§ **ЗАДАНИЕ**: Перескажите в виде краткого списка абзац отрывка, который начинается словами «Спасибо, профессор Симон, Кельн». Основные факты сохраните.

§ **ОТРЫВОК ДОКУМЕНТА**:
Спасибо, Аркадий Николаевич Мурашов за вашу позицию, ваше мнение. И в Кельн, профессор Герхард Симон, представлю и вас детальнее: политолог, историк, доктор философии, Кельнский университет. Вы профессионально наблюдаете, изучаете российскую политику.

Герхард Симон:

Я немножко другого мнения от того, что было сейчас сказано. Я не думаю, что это была натовская авантюра - бомбардировка Югославии, что наоборот существовала очень тесная солидарность на Западе в связи с этой войной, что это далеко не так, что только какая-то политическая верхушка здесь на Западе решила насчет войны, и население и общественное мнение было против. Ничего подобного не было. Правда, с другой стороны, надо принимать это во внимание, что и в России, и на Западе очень разные взгляды были и до сих пор существуют насчет политики Запада, НАТО в отношении к Югославии. Тем не менее, на мой взгляд, то, что было сказано президентом Ельциным, сейчас это положительно, не только случайно. На Кельнском саммите несколько недель назад настроение, дух был приблизительно такой же. То есть Россия хочет забыть агрессивные риторики и хочет опять наладить отношения с Западом, и я думаю, положительно и это в интересах и Запада, и России.

Лев Ройтман:

Спасибо, профессор Симон, Кельн. Должен сказать, что я вернулся недавно из Сараево, где происходил огромный саммит, 39 глав государств и правительств, включая, кстати, Сергея Степашина, представители 17-ти крупнейших международных организаций, включая ООН. Принята декларация в поддержку пакта стабильности для юго-восточной Европы. Милошевич оказался в полной изоляции, естественно, не был приглашен вообще. И Россия, что бы там ни говорилось, примкнула к этой доминирующей в западном мире, во всяком случае, позиции. Югославия должна быть демократизована и лишь тогда она станет полновесным партнером в политике стабильности для Балкан. Таким образом, российская политика определенно претерпела изменения. И теперь с вопросом к Анатолию Стреляному: Анатолий Иванович, я подчеркну, в том случае, если заявление президента Ельцина отражает тот факт, вновь подчеркиваю, если отражает тот факт, что антизападная кампания в России захлебнулась, то почему она захлебнулась, ваше мнение?

§ **ЗАПИСАННЫЕ ДАННЫЕ**:
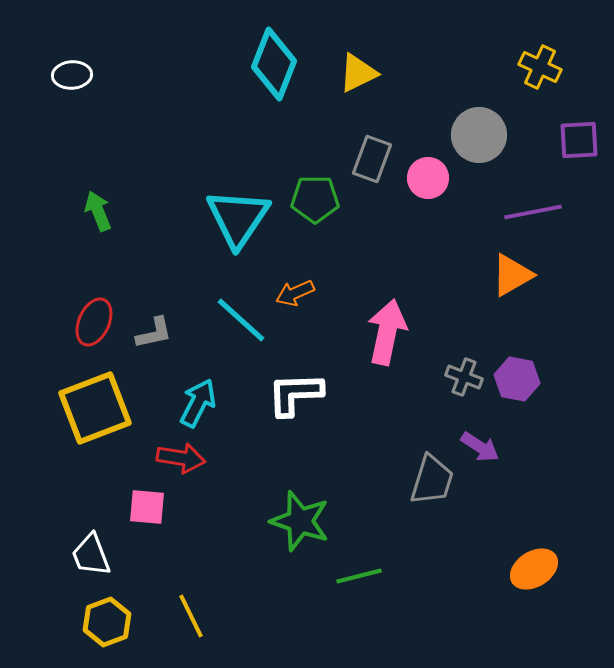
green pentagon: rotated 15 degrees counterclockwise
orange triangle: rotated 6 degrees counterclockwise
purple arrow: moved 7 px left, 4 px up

==

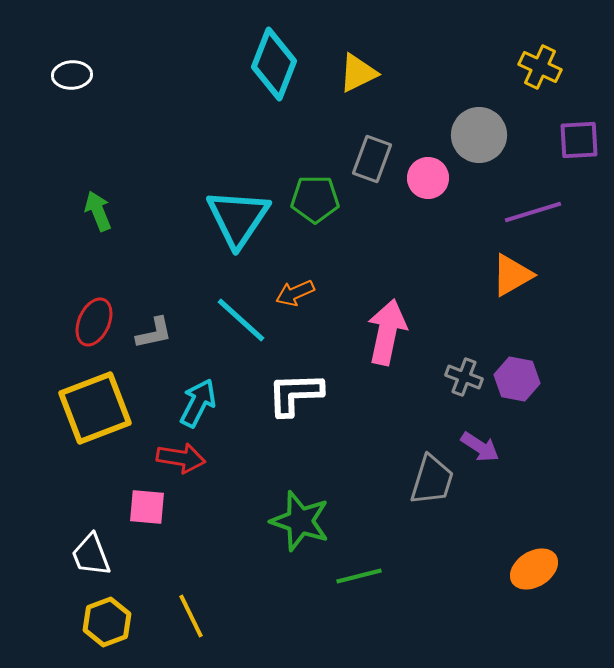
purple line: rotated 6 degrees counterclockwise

§ **ОТВЕТ**:
- Говорящий недавно вернулся из Сараево с крупного саммита. Там были 39 глав государств и правительств, включая Сергея Степашина, и представители 17 крупнейших международных организаций, включая ООН.
- Принята декларация в поддержку пакта стабильности для юго-восточной Европы.
- Милошевич на саммит не был приглашен и оказался в полной изоляции.
- Россия примкнула к позиции, доминирующей в западном мире. По этой позиции Югославия должна быть демократизована, и лишь тогда она станет полновесным партнером в политике стабильности для Балкан.
- Вывод: российская политика определенно изменилась.
- Вопрос Анатолию Стреляному: если заявление президента Ельцина отражает то, что антизападная кампания в России захлебнулась, то почему это произошло?